◆ EXERCISE OBJECTIVE: Output a character-exact copy of the data, images removed.
[MATERIAL PROVIDED — start]
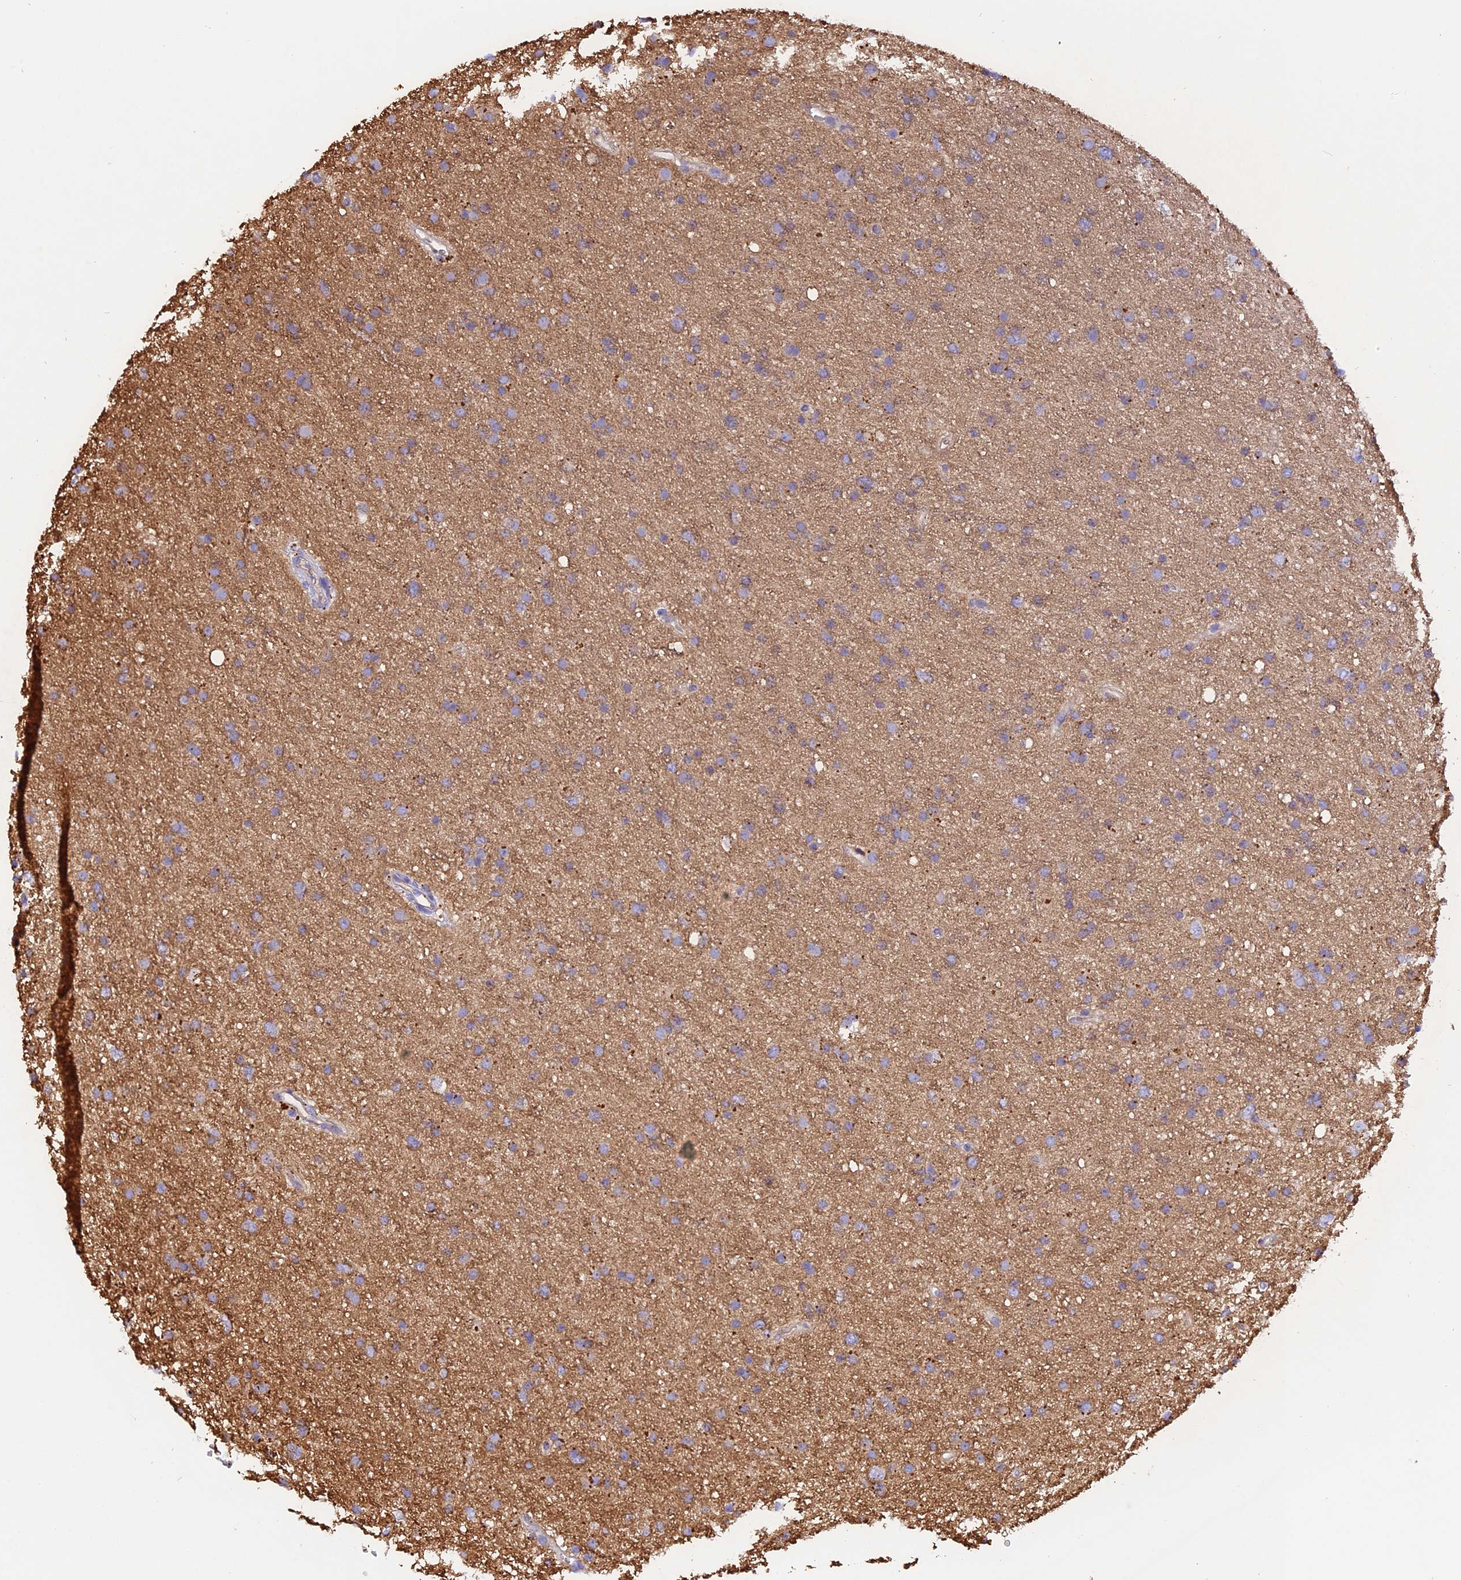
{"staining": {"intensity": "moderate", "quantity": ">75%", "location": "cytoplasmic/membranous"}, "tissue": "glioma", "cell_type": "Tumor cells", "image_type": "cancer", "snomed": [{"axis": "morphology", "description": "Glioma, malignant, Low grade"}, {"axis": "topography", "description": "Cerebral cortex"}], "caption": "Tumor cells demonstrate medium levels of moderate cytoplasmic/membranous positivity in approximately >75% of cells in human glioma.", "gene": "FAM193A", "patient": {"sex": "female", "age": 39}}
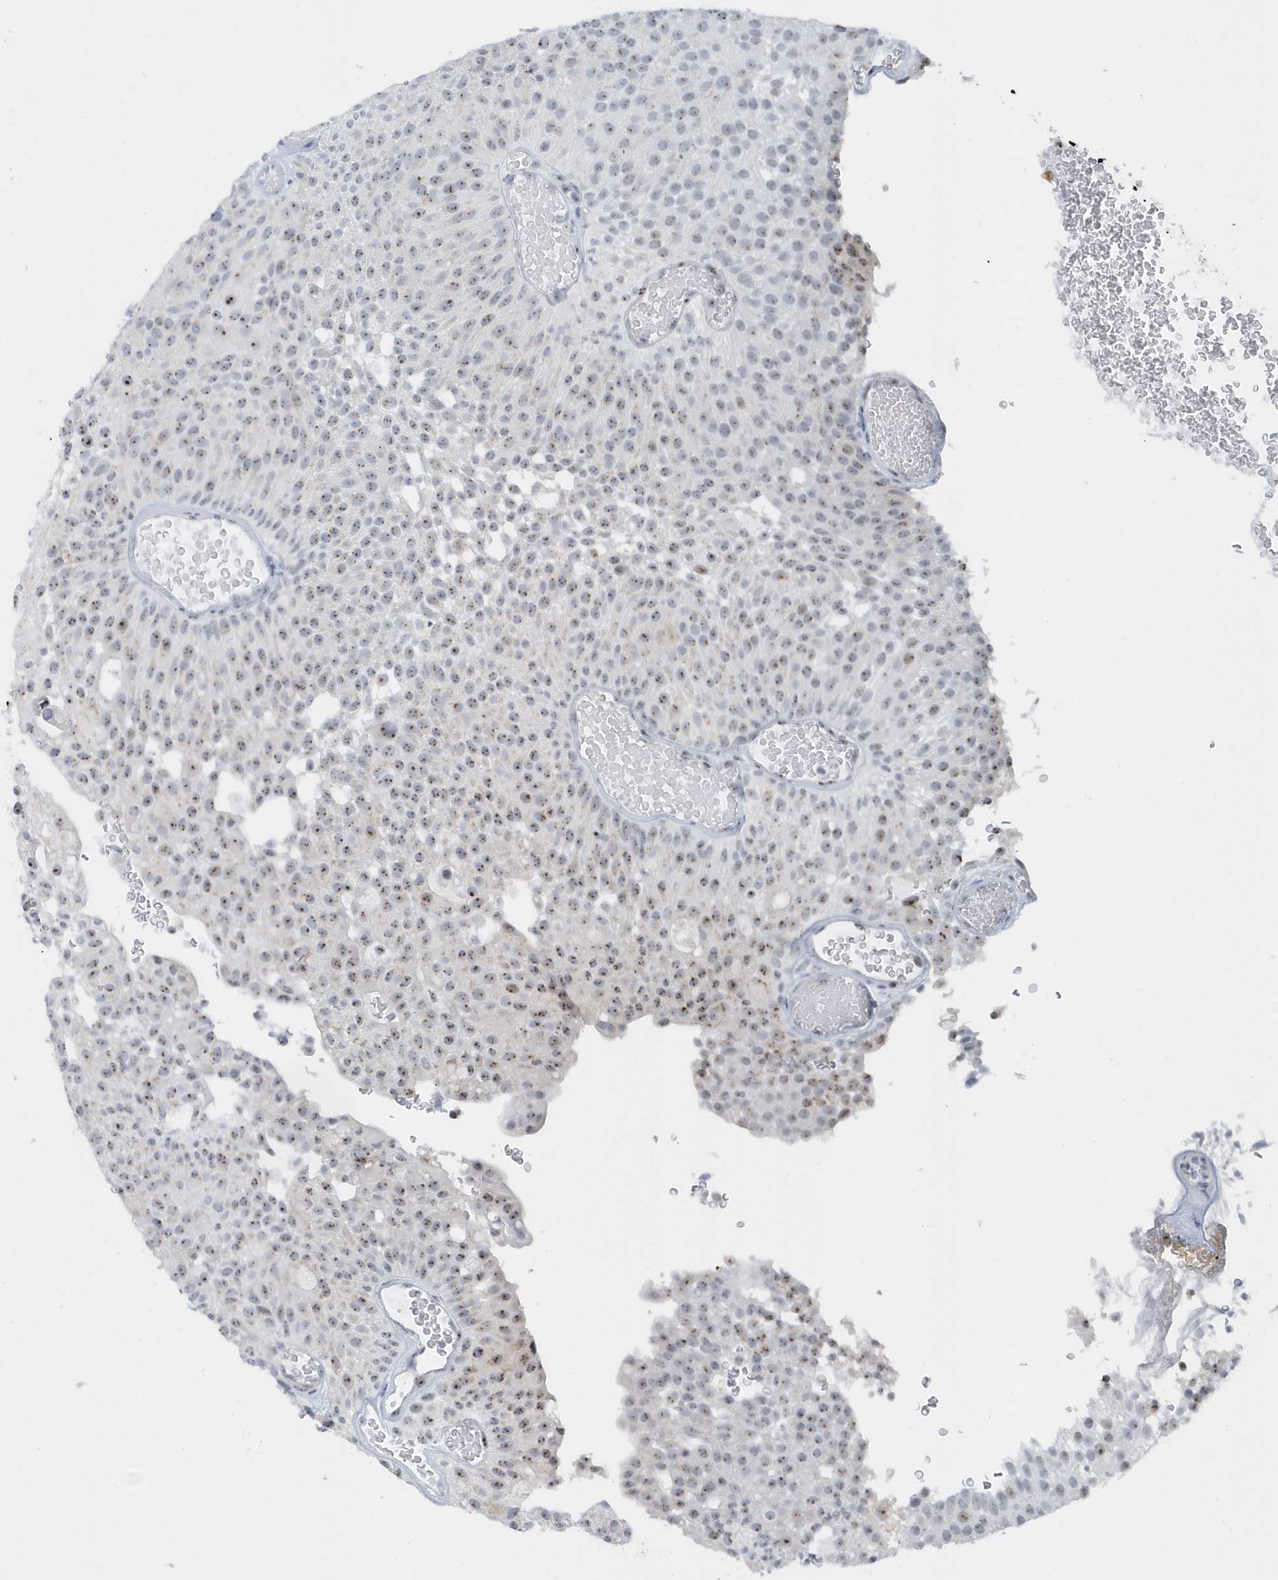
{"staining": {"intensity": "moderate", "quantity": ">75%", "location": "nuclear"}, "tissue": "urothelial cancer", "cell_type": "Tumor cells", "image_type": "cancer", "snomed": [{"axis": "morphology", "description": "Urothelial carcinoma, Low grade"}, {"axis": "topography", "description": "Urinary bladder"}], "caption": "Protein analysis of low-grade urothelial carcinoma tissue exhibits moderate nuclear staining in about >75% of tumor cells. (DAB (3,3'-diaminobenzidine) IHC with brightfield microscopy, high magnification).", "gene": "RPF2", "patient": {"sex": "male", "age": 78}}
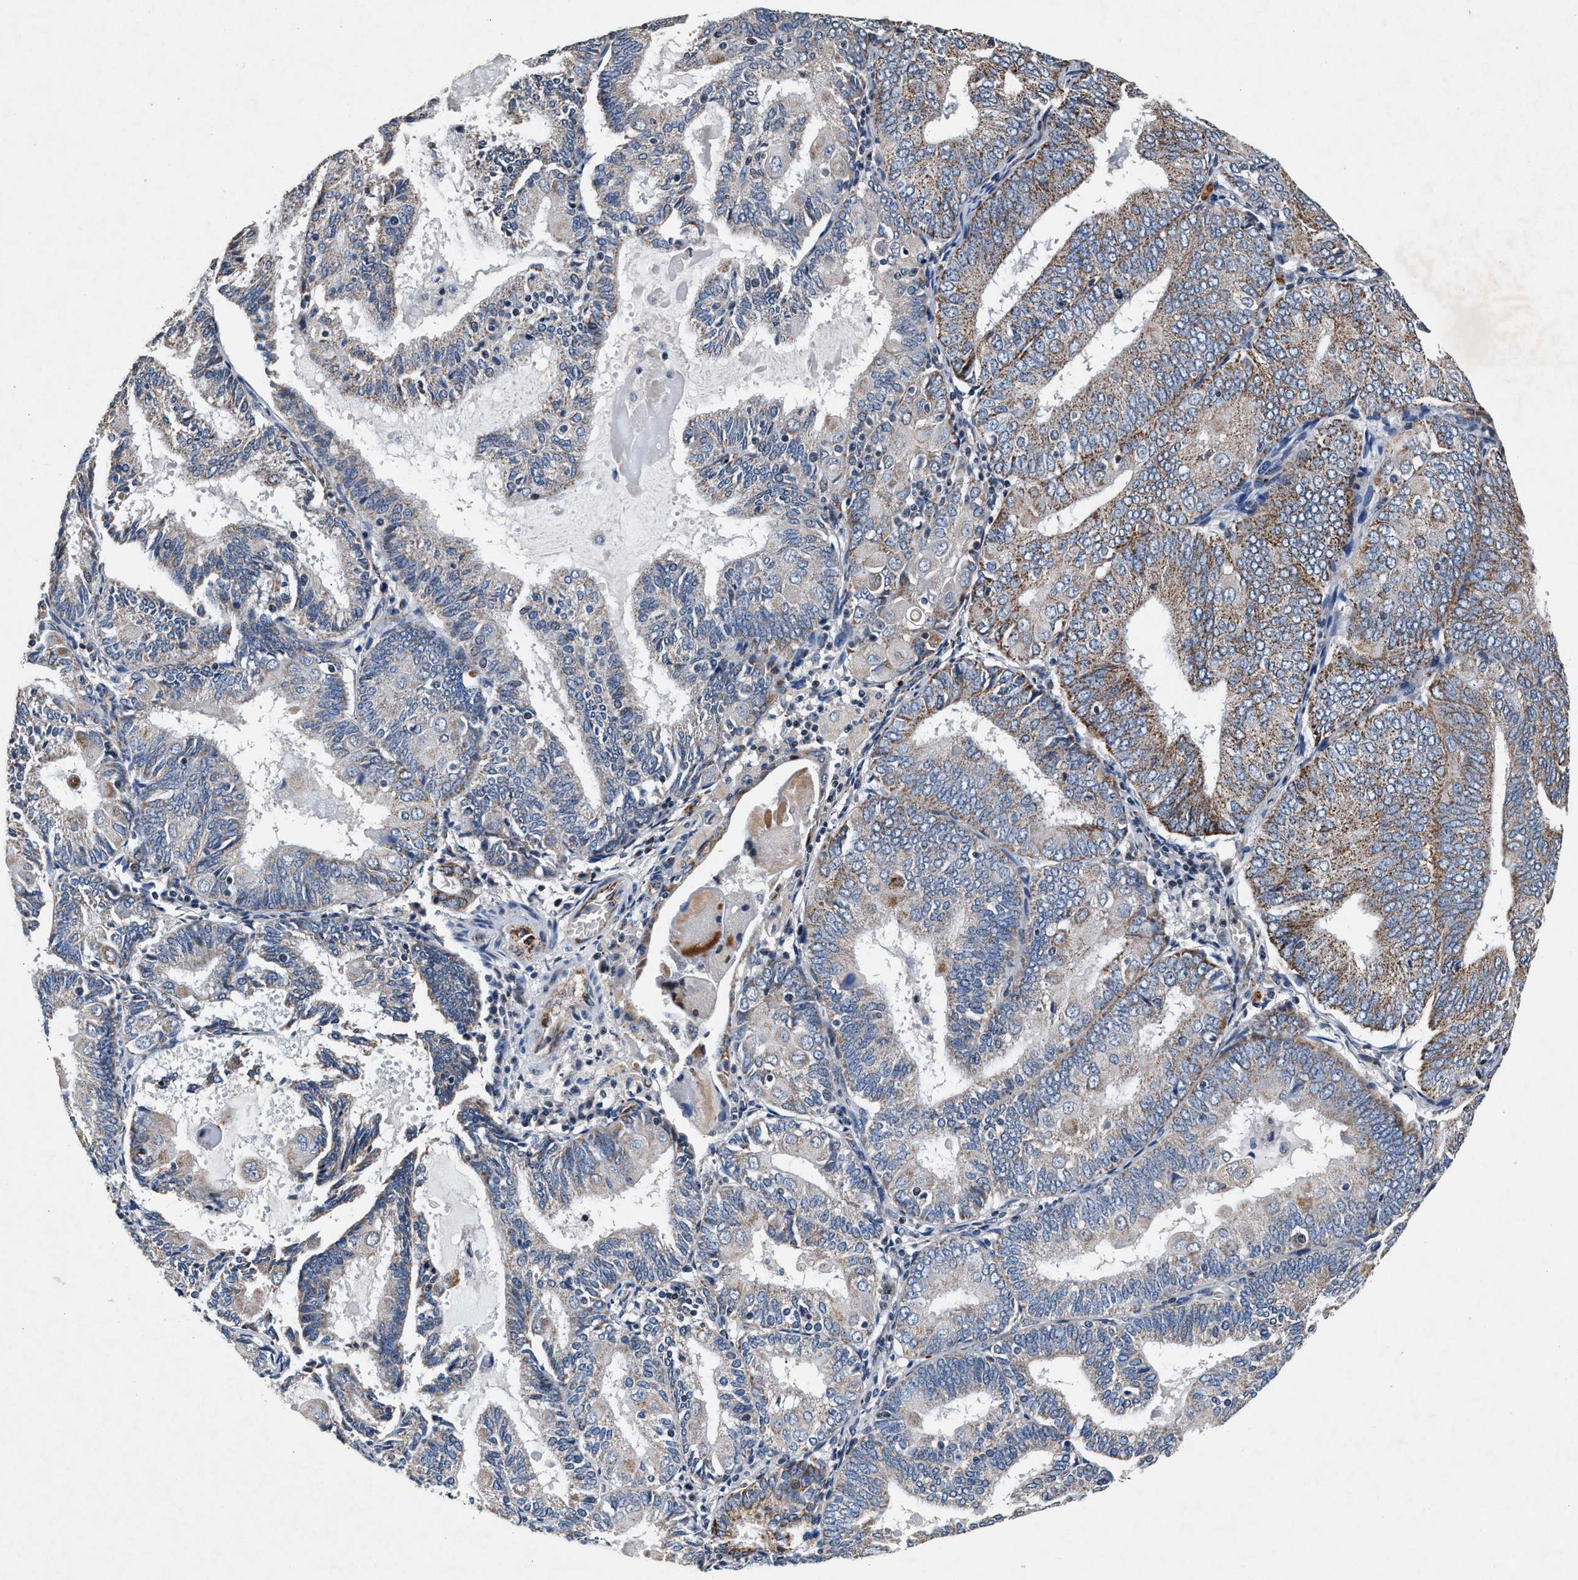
{"staining": {"intensity": "moderate", "quantity": "<25%", "location": "cytoplasmic/membranous"}, "tissue": "endometrial cancer", "cell_type": "Tumor cells", "image_type": "cancer", "snomed": [{"axis": "morphology", "description": "Adenocarcinoma, NOS"}, {"axis": "topography", "description": "Endometrium"}], "caption": "The image demonstrates a brown stain indicating the presence of a protein in the cytoplasmic/membranous of tumor cells in endometrial cancer (adenocarcinoma).", "gene": "PKD2L1", "patient": {"sex": "female", "age": 81}}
[MATERIAL PROVIDED — finish]
◆ RESULT OF THE TASK:
{"staining": {"intensity": "moderate", "quantity": ">75%", "location": "cytoplasmic/membranous"}, "tissue": "glioma", "cell_type": "Tumor cells", "image_type": "cancer", "snomed": [{"axis": "morphology", "description": "Glioma, malignant, Low grade"}, {"axis": "topography", "description": "Cerebral cortex"}], "caption": "Tumor cells demonstrate medium levels of moderate cytoplasmic/membranous positivity in approximately >75% of cells in human glioma.", "gene": "FAM193A", "patient": {"sex": "female", "age": 39}}
{"staining": {"intensity": "moderate", "quantity": ">75%", "location": "nuclear"}, "tissue": "urothelial cancer", "cell_type": "Tumor cells", "image_type": "cancer", "snomed": [{"axis": "morphology", "description": "Urothelial carcinoma, Low grade"}, {"axis": "topography", "description": "Urinary bladder"}], "caption": "Protein analysis of low-grade urothelial carcinoma tissue exhibits moderate nuclear staining in about >75% of tumor cells. (DAB (3,3'-diaminobenzidine) IHC with brightfield microscopy, high magnification).", "gene": "RPF2", "patient": {"sex": "male", "age": 78}}
{"staining": {"intensity": "moderate", "quantity": "<25%", "location": "cytoplasmic/membranous"}, "tissue": "endometrial cancer", "cell_type": "Tumor cells", "image_type": "cancer", "snomed": [{"axis": "morphology", "description": "Adenocarcinoma, NOS"}, {"axis": "topography", "description": "Endometrium"}], "caption": "The image demonstrates a brown stain indicating the presence of a protein in the cytoplasmic/membranous of tumor cells in endometrial cancer (adenocarcinoma).", "gene": "PKD2L1", "patient": {"sex": "female", "age": 81}}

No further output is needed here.